▶ _Instructions to follow_
The expected output is every line of the data exactly as shown, minus the images.

Collected data entries:
((

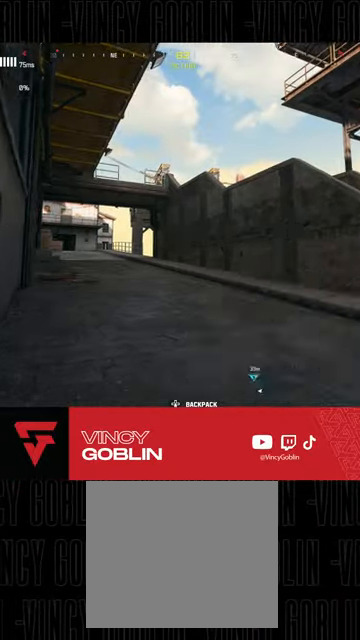
Gameplay with a controller (PlayStation layout); each line is a JSON object with the inputs held at the frame after it. "events" lists button and stick changes between this image and that frame as [ms after this image, input, new state], when the widget could be followed in between. Not read: R2.
{"buttons": [], "left_stick": "up", "right_stick": "center", "events": [[33, "right_stick", "right"], [67, "left_stick", "down"], [267, "right_stick", "center"], [300, "left_stick", "center"], [367, "left_stick", "up"]]}
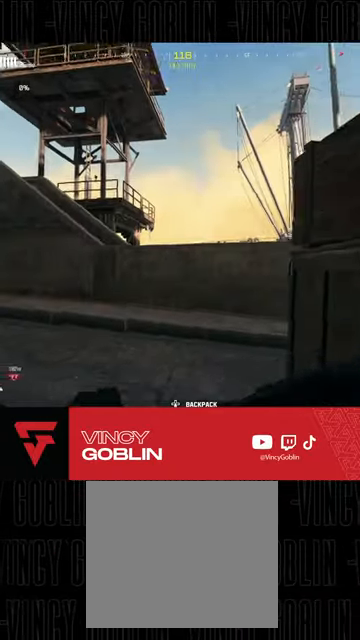
{"buttons": [], "left_stick": "down-left", "right_stick": "center", "events": [[33, "right_stick", "left"], [67, "left_stick", "center"], [133, "left_stick", "down"], [200, "left_stick", "down-left"], [233, "right_stick", "center"]]}
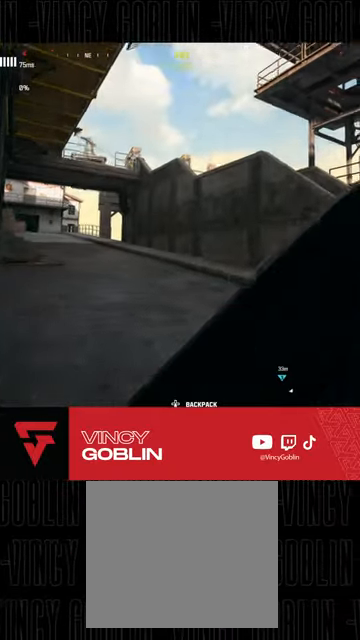
{"buttons": [], "left_stick": "center", "right_stick": "right", "events": [[233, "left_stick", "center"], [467, "right_stick", "right"]]}
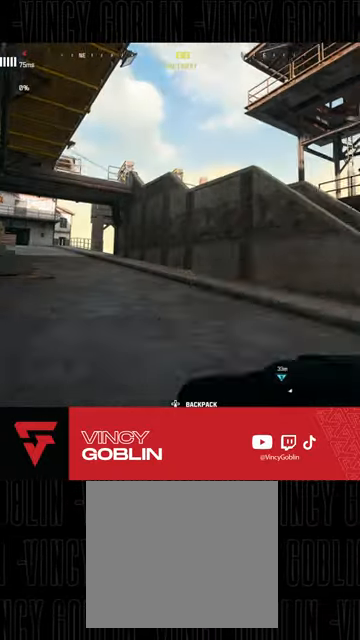
{"buttons": [], "left_stick": "up", "right_stick": "right", "events": [[233, "right_stick", "center"], [300, "left_stick", "up"], [333, "right_stick", "right"], [367, "L3", "down"], [467, "L3", "up"]]}
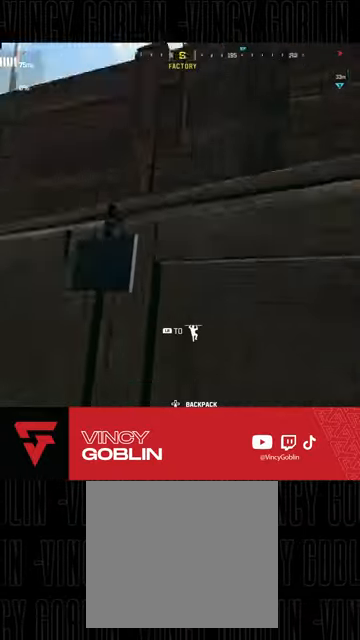
{"buttons": [], "left_stick": "up", "right_stick": "center", "events": [[33, "L1", "down"], [67, "right_stick", "center"], [133, "L1", "up"], [167, "L1", "down"], [233, "right_stick", "right"], [267, "L1", "up"], [333, "L1", "down"], [333, "right_stick", "center"], [467, "L1", "up"]]}
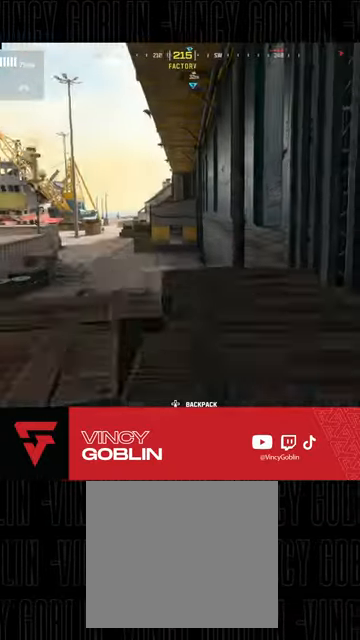
{"buttons": [], "left_stick": "up", "right_stick": "center", "events": [[33, "right_stick", "down"], [467, "right_stick", "center"]]}
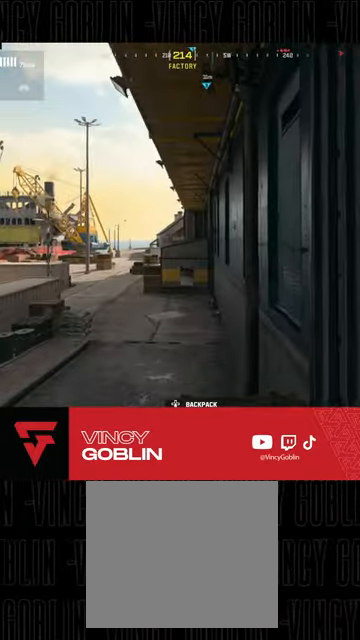
{"buttons": ["L1"], "left_stick": "down-left", "right_stick": "center", "events": [[100, "left_stick", "center"], [167, "left_stick", "down-left"], [200, "TRIANGLE", "down"], [267, "TRIANGLE", "up"], [467, "L1", "down"]]}
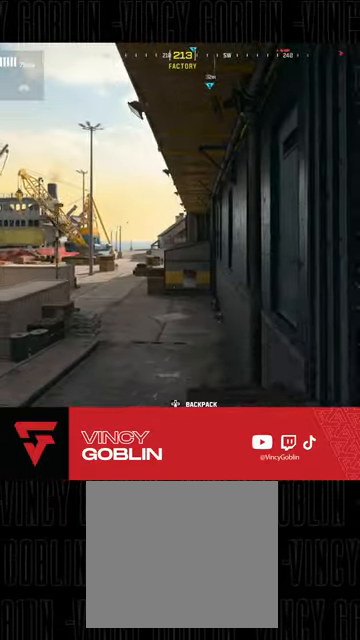
{"buttons": [], "left_stick": "down-left", "right_stick": "left", "events": [[133, "L1", "up"], [367, "right_stick", "left"]]}
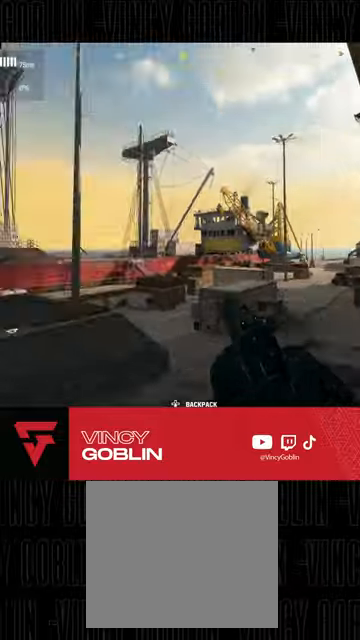
{"buttons": ["L3"], "left_stick": "up", "right_stick": "left", "events": [[33, "left_stick", "up-left"], [100, "L3", "down"], [200, "L3", "up"], [300, "L3", "down"], [300, "right_stick", "center"], [333, "left_stick", "up"], [367, "L3", "up"], [433, "L3", "down"], [467, "right_stick", "left"]]}
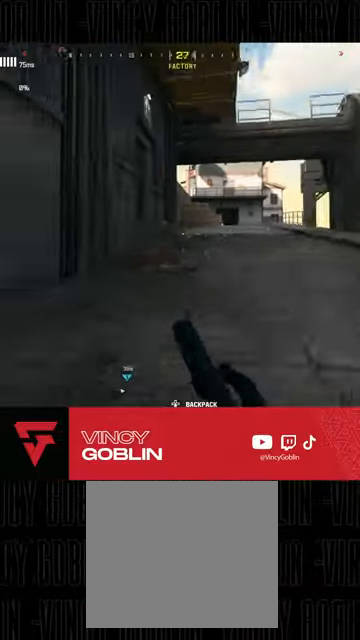
{"buttons": ["L1"], "left_stick": "up", "right_stick": "center", "events": [[33, "L3", "up"], [33, "right_stick", "center"], [100, "L3", "down"], [200, "L3", "up"], [300, "L3", "down"], [300, "right_stick", "right"], [367, "L3", "up"], [433, "right_stick", "center"], [500, "L1", "down"]]}
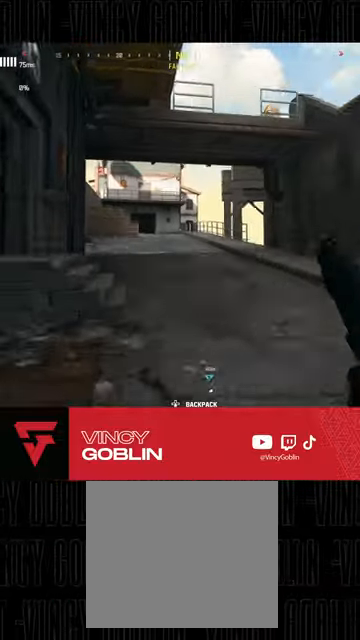
{"buttons": [], "left_stick": "up", "right_stick": "center", "events": [[100, "L1", "up"], [200, "L3", "down"], [200, "right_stick", "left"], [300, "L3", "up"], [333, "right_stick", "center"], [400, "L3", "down"], [433, "TRIANGLE", "down"], [467, "L3", "up"], [500, "TRIANGLE", "up"]]}
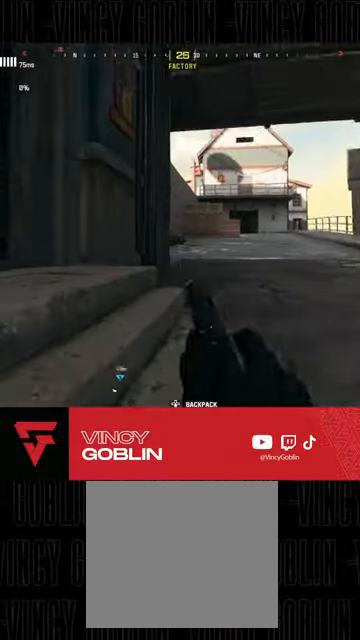
{"buttons": ["L3"], "left_stick": "up-right", "right_stick": "center", "events": [[133, "right_stick", "left"], [367, "left_stick", "up-right"], [367, "right_stick", "center"], [433, "L3", "down"]]}
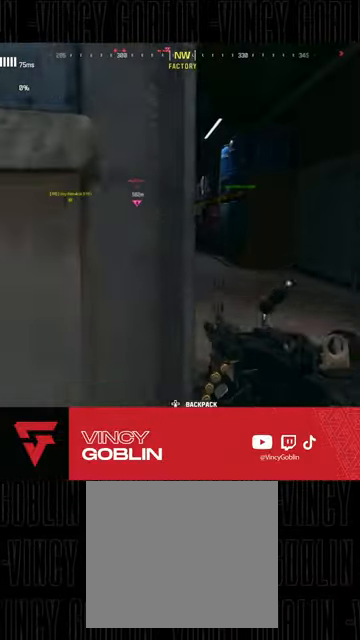
{"buttons": [], "left_stick": "up-right", "right_stick": "center", "events": [[33, "L3", "up"], [200, "right_stick", "left"], [233, "L3", "down"], [367, "L3", "up"], [367, "right_stick", "center"]]}
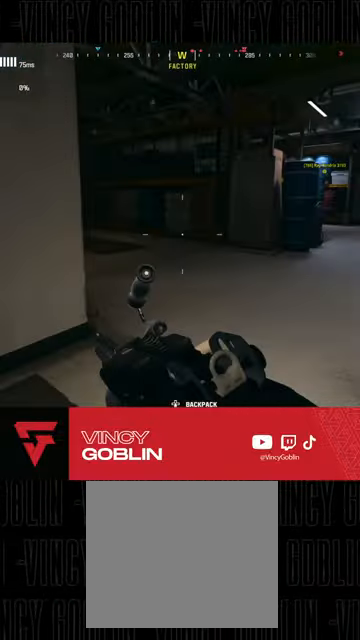
{"buttons": [], "left_stick": "right", "right_stick": "center", "events": [[33, "right_stick", "left"], [100, "L1", "down"], [200, "L1", "up"], [200, "left_stick", "right"], [200, "right_stick", "center"]]}
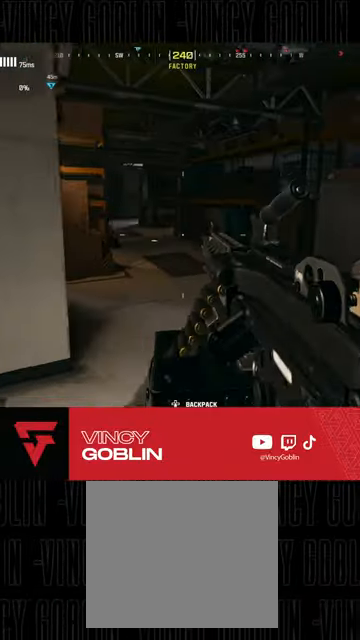
{"buttons": [], "left_stick": "right", "right_stick": "center", "events": []}
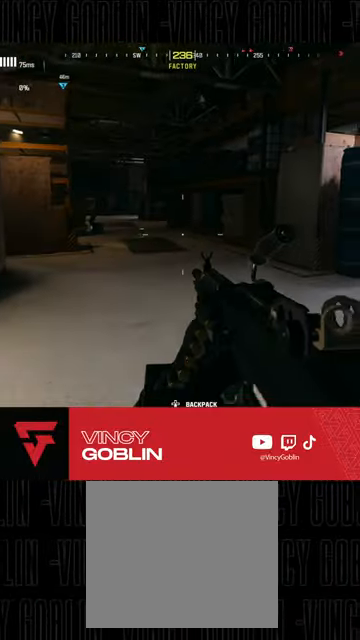
{"buttons": [], "left_stick": "up-right", "right_stick": "center", "events": [[100, "left_stick", "up-right"]]}
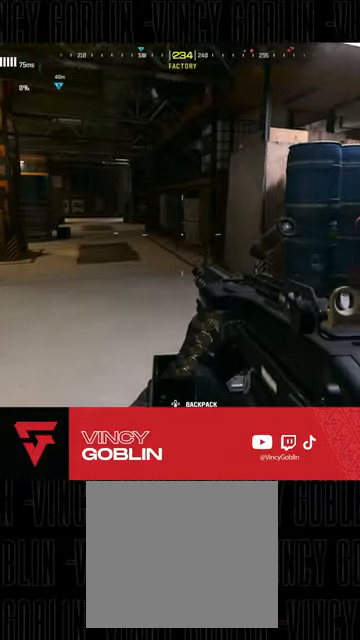
{"buttons": [], "left_stick": "up-right", "right_stick": "center", "events": []}
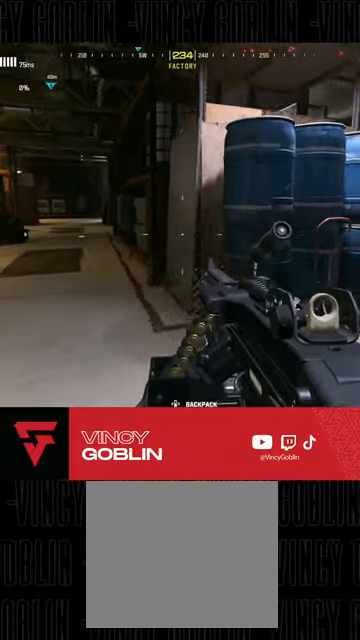
{"buttons": ["L1"], "left_stick": "up-right", "right_stick": "right", "events": [[333, "right_stick", "right"], [400, "L1", "down"]]}
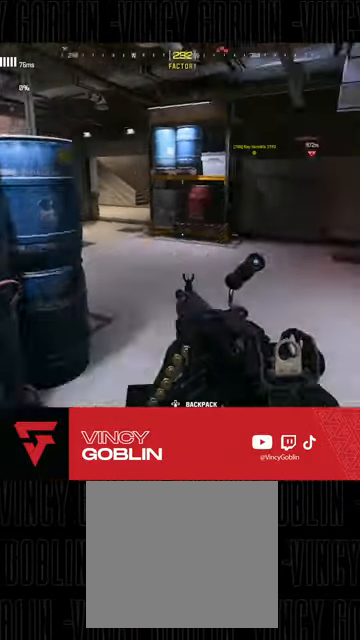
{"buttons": ["L3"], "left_stick": "up-right", "right_stick": "center", "events": [[33, "L1", "up"], [67, "right_stick", "center"], [100, "L3", "down"], [200, "right_stick", "left"], [233, "L3", "up"], [300, "L3", "down"], [367, "L3", "up"], [400, "right_stick", "center"], [433, "L3", "down"]]}
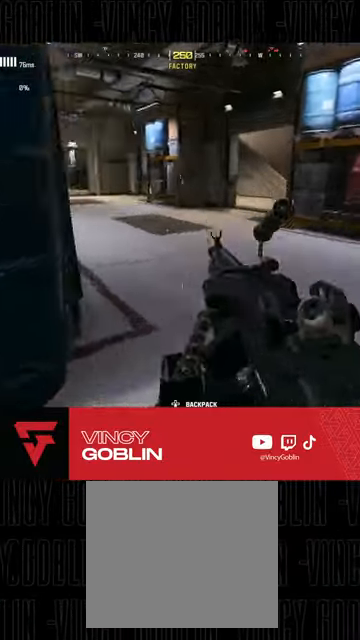
{"buttons": [], "left_stick": "up-right", "right_stick": "center", "events": [[33, "L3", "up"], [100, "L3", "down"], [133, "TRIANGLE", "down"], [200, "L3", "up"], [200, "TRIANGLE", "up"], [267, "L3", "down"], [267, "TRIANGLE", "down"], [333, "TRIANGLE", "up"], [367, "L3", "up"], [400, "TRIANGLE", "down"], [467, "TRIANGLE", "up"]]}
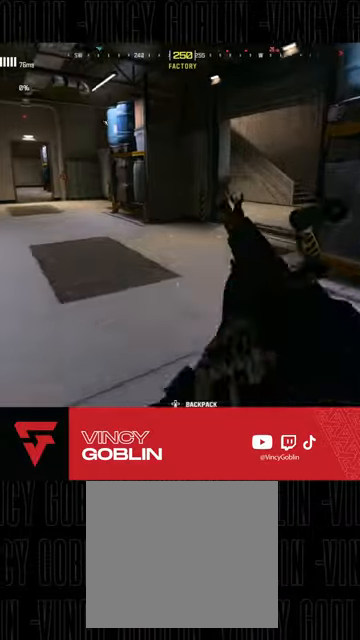
{"buttons": [], "left_stick": "up-right", "right_stick": "right", "events": [[167, "L3", "down"], [167, "right_stick", "right"], [267, "L3", "up"], [267, "right_stick", "center"], [367, "L3", "down"], [367, "R3", "down"], [467, "L3", "up"], [467, "R3", "up"], [500, "right_stick", "right"]]}
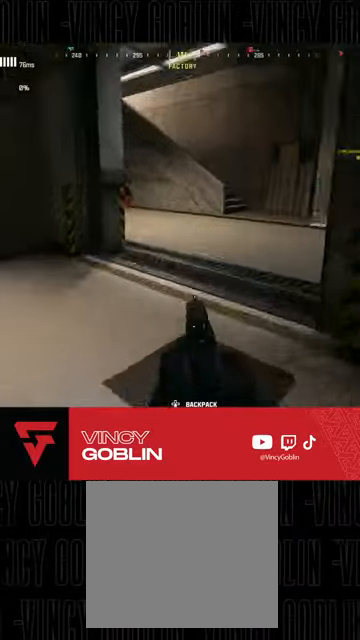
{"buttons": [], "left_stick": "up", "right_stick": "left", "events": [[133, "L3", "down"], [167, "right_stick", "center"], [233, "L3", "up"], [233, "left_stick", "up"], [300, "L3", "down"], [467, "L3", "up"], [467, "right_stick", "left"]]}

))

▶ _Answer to the problem_
Gameplay with a controller (PlayStation layout); each line is a JSON object with the inputs held at the frame after it. "events" lists button and stick changes between this image and that frame as [ms after this image, input, new state], when the widget could be followed in between. Not read: R2.
{"buttons": [], "left_stick": "up", "right_stick": "center", "events": [[33, "right_stick", "right"], [67, "left_stick", "down"], [267, "right_stick", "center"], [300, "left_stick", "center"], [367, "left_stick", "up"]]}
{"buttons": [], "left_stick": "down-left", "right_stick": "center", "events": [[33, "right_stick", "left"], [67, "left_stick", "center"], [133, "left_stick", "down"], [200, "left_stick", "down-left"], [233, "right_stick", "center"]]}
{"buttons": [], "left_stick": "center", "right_stick": "right", "events": [[233, "left_stick", "center"], [467, "right_stick", "right"]]}
{"buttons": [], "left_stick": "up", "right_stick": "right", "events": [[233, "right_stick", "center"], [300, "left_stick", "up"], [333, "right_stick", "right"], [367, "L3", "down"], [467, "L3", "up"]]}
{"buttons": [], "left_stick": "up", "right_stick": "center", "events": [[33, "L1", "down"], [67, "right_stick", "center"], [133, "L1", "up"], [167, "L1", "down"], [233, "right_stick", "right"], [267, "L1", "up"], [333, "L1", "down"], [333, "right_stick", "center"], [467, "L1", "up"]]}
{"buttons": [], "left_stick": "up", "right_stick": "center", "events": [[33, "right_stick", "down"], [467, "right_stick", "center"]]}
{"buttons": ["L1"], "left_stick": "down-left", "right_stick": "center", "events": [[100, "left_stick", "center"], [167, "left_stick", "down-left"], [200, "TRIANGLE", "down"], [267, "TRIANGLE", "up"], [467, "L1", "down"]]}
{"buttons": [], "left_stick": "down-left", "right_stick": "left", "events": [[133, "L1", "up"], [367, "right_stick", "left"]]}
{"buttons": ["L3"], "left_stick": "up", "right_stick": "left", "events": [[33, "left_stick", "up-left"], [100, "L3", "down"], [200, "L3", "up"], [300, "L3", "down"], [300, "right_stick", "center"], [333, "left_stick", "up"], [367, "L3", "up"], [433, "L3", "down"], [467, "right_stick", "left"]]}
{"buttons": ["L1"], "left_stick": "up", "right_stick": "center", "events": [[33, "L3", "up"], [33, "right_stick", "center"], [100, "L3", "down"], [200, "L3", "up"], [300, "L3", "down"], [300, "right_stick", "right"], [367, "L3", "up"], [433, "right_stick", "center"], [500, "L1", "down"]]}
{"buttons": [], "left_stick": "up", "right_stick": "center", "events": [[100, "L1", "up"], [200, "L3", "down"], [200, "right_stick", "left"], [300, "L3", "up"], [333, "right_stick", "center"], [400, "L3", "down"], [433, "TRIANGLE", "down"], [467, "L3", "up"], [500, "TRIANGLE", "up"]]}
{"buttons": ["L3"], "left_stick": "up-right", "right_stick": "center", "events": [[133, "right_stick", "left"], [367, "left_stick", "up-right"], [367, "right_stick", "center"], [433, "L3", "down"]]}
{"buttons": [], "left_stick": "up-right", "right_stick": "center", "events": [[33, "L3", "up"], [200, "right_stick", "left"], [233, "L3", "down"], [367, "L3", "up"], [367, "right_stick", "center"]]}
{"buttons": [], "left_stick": "right", "right_stick": "center", "events": [[33, "right_stick", "left"], [100, "L1", "down"], [200, "L1", "up"], [200, "left_stick", "right"], [200, "right_stick", "center"]]}
{"buttons": [], "left_stick": "right", "right_stick": "center", "events": []}
{"buttons": [], "left_stick": "up-right", "right_stick": "center", "events": [[100, "left_stick", "up-right"]]}
{"buttons": [], "left_stick": "up-right", "right_stick": "center", "events": []}
{"buttons": ["L1"], "left_stick": "up-right", "right_stick": "right", "events": [[333, "right_stick", "right"], [400, "L1", "down"]]}
{"buttons": ["L3"], "left_stick": "up-right", "right_stick": "center", "events": [[33, "L1", "up"], [67, "right_stick", "center"], [100, "L3", "down"], [200, "right_stick", "left"], [233, "L3", "up"], [300, "L3", "down"], [367, "L3", "up"], [400, "right_stick", "center"], [433, "L3", "down"]]}
{"buttons": [], "left_stick": "up-right", "right_stick": "center", "events": [[33, "L3", "up"], [100, "L3", "down"], [133, "TRIANGLE", "down"], [200, "L3", "up"], [200, "TRIANGLE", "up"], [267, "L3", "down"], [267, "TRIANGLE", "down"], [333, "TRIANGLE", "up"], [367, "L3", "up"], [400, "TRIANGLE", "down"], [467, "TRIANGLE", "up"]]}
{"buttons": [], "left_stick": "up-right", "right_stick": "right", "events": [[167, "L3", "down"], [167, "right_stick", "right"], [267, "L3", "up"], [267, "right_stick", "center"], [367, "L3", "down"], [367, "R3", "down"], [467, "L3", "up"], [467, "R3", "up"], [500, "right_stick", "right"]]}
{"buttons": [], "left_stick": "up", "right_stick": "left", "events": [[133, "L3", "down"], [167, "right_stick", "center"], [233, "L3", "up"], [233, "left_stick", "up"], [300, "L3", "down"], [467, "L3", "up"], [467, "right_stick", "left"]]}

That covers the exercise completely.